Vorläufiges Ende einer Hexenjagd

Ganz überraschend kündigte der Differdinger Bürgermeister Roberto Traversini (Déi Gréng) am gestrigen Freitag den Rücktritt von seinem Posten an. In der Gemeinderatssitzung von Mittwoch dieser Woche hatte er noch bekräftigt, dass er weitermachen, aber in anderen Bereichen kürzer treten und Verantwortungen abgeben werde.

Was in den nachfolgenden 36 Stunden zu einem Sinneswandel führte, entzieht sich unserer Kenntnis, aber es ist nicht ausgeschlossen, dass der Bürgermeister die Hexenjagd, der er ausgesetzt war, nicht länger ertragen konnte und eine Kurzschlussreaktion die Folge war, es sei denn, es gab hinter den Kulissen zusätzliche politische Manöver, die weit über seine Person hinausgingen. Die nächsten Tage dürften darüber Aufschluss geben.

Traversini hatte mehrere Verfehlungen zugegeben, sich dafür entschuldigt und erklärt, er sei bereit, dafür Verantwortung zu tragen, auch vor Gericht, sofern das anstehen sollte. Auch hatte er glaubwürdig dargelegt, nicht gewusst zu haben, dass das Gartenhaus auf seinem Anwesen, wenn auch nur knapp, im Naturreservat »Prënzebierg« liegt.

Aber das war nur der Aufhänger für das Sommertheater, das DP, Déi Lénk und LSAP aufführten, denn es ging von Anbeginn einzig und allein darum, den Kopf von Traversini zu fordern, für »kriminelles Vorgehen«, wie es die DP formuliert hatte, die auf Revanche aus ist für die Kanterniederlage bei den letzten Kommunalwahlen.

Dass die meisten Lügen, Halbwahrheiten und Unterstellungen in der letzten Gemeinderatssitzung widerlegt und entkräftet wurden, ging seither in der allgemeinen Aufregung unter. Müßten nun nicht ihrerseits jene Inquisitoren und Saubermänner, die von kriminellem Vorgehen sprachen und sich als Ankläger und Richter aufspielten, zurücktreten?

Es ist bekannt, dass die KPL und ihr Gemeinderat – auch wenn sie politische Gegner des Bürgermeisters und der Koalition sind und bleiben – sich geweigert hatten bei der von den Oppositionsparteien angezettelten Hetzjagd mitzumachen, gleichzeitig aber die Verfehlungen des Bürgermeisters kritisiert und klargestellt hatten, dass Traversini etwaige juristische Folgen zu tragen habe.

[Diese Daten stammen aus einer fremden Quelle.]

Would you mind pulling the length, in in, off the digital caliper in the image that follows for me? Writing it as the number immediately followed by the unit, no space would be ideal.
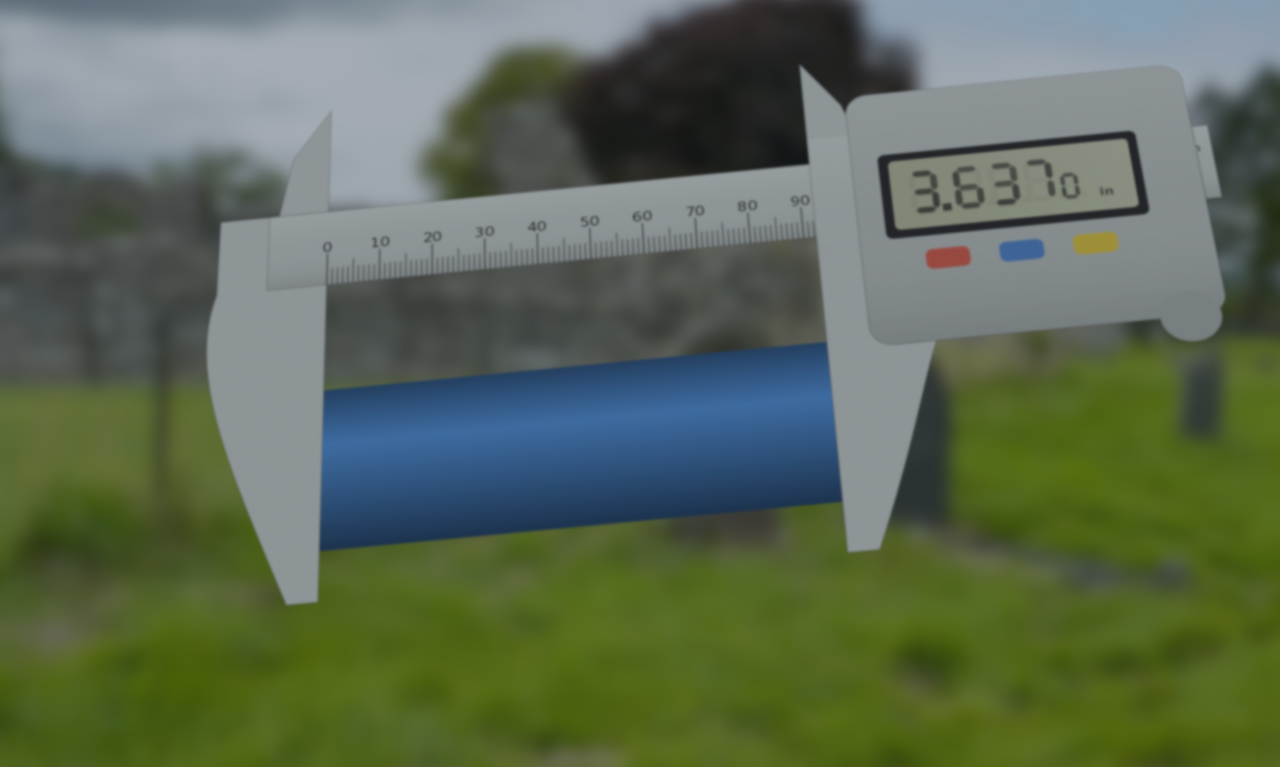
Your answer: 3.6370in
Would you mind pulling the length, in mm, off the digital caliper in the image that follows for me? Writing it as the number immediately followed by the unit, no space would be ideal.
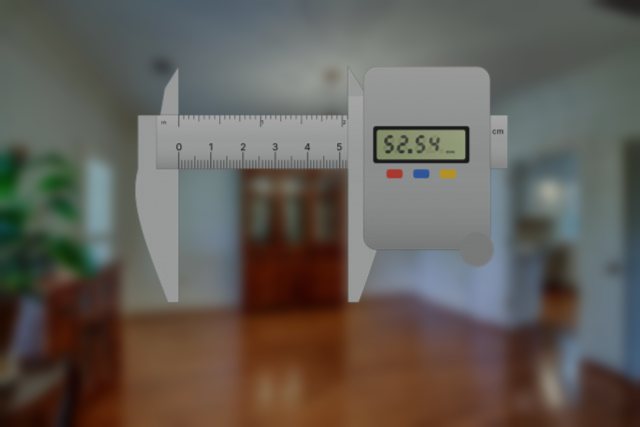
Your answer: 52.54mm
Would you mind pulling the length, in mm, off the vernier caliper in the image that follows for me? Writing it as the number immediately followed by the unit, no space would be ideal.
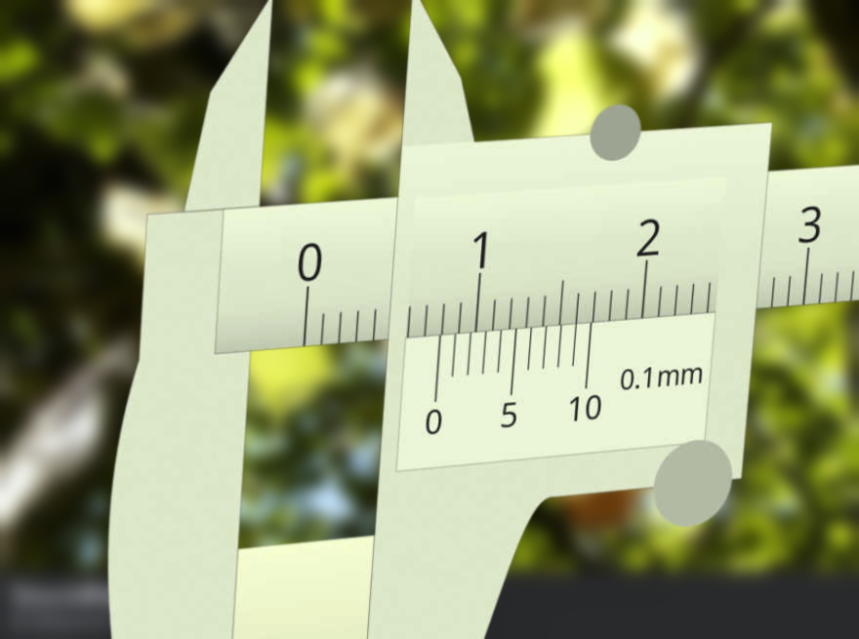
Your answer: 7.9mm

Aber in diesen rauen Zeiten gelten Anstand und fairer, wenn auch harter politischer Schlagabtausch offenbar zunehmend als altmodisch, während selbsternannte politische Saubermänner und anonyme Mobber die Lufthoheit gewinnen. Und während vergleichsweise kleine Verfehlungen aufgebauscht und kriminalisiert werden, werden tatsächliche Vergehen zur Normalität erklärt und gesetzlich geschützt. Unter diesen Umständen wiegen Arbeiten an einem Gartenhäuschen in einem Naturreservat natürlich schwerer als das Schlagen einer kilometerlangen 20 Meter breiten Schneise in einem Natura 2000-Gebiet, damit Luxemburg an das französische Stromnetz angeschlossen und Atomstrom aus Cattenom geliefert werden kann, nicht wahr?
Differdingen wird ab Montag anders sein, und es ist zu diesem Zeitpunkt nicht abzusehen, welche politischen Veränderungen es geben wird und wie sie sich für die Bevölkerung auswirken werden.

Sicher ist nur, dass die KPL ihre politische Arbeit im Gemeinderat im Interesse Bevölkerung, für sozialen Fortschritt und bezahlbaren Wohnraum, aber gegen zusätzliche Belastungen und Privatisierungen fortsetzen wird. Konsequent, aber mit Anstand und unabhängig von der Zusammensetzung des Schöffenrats.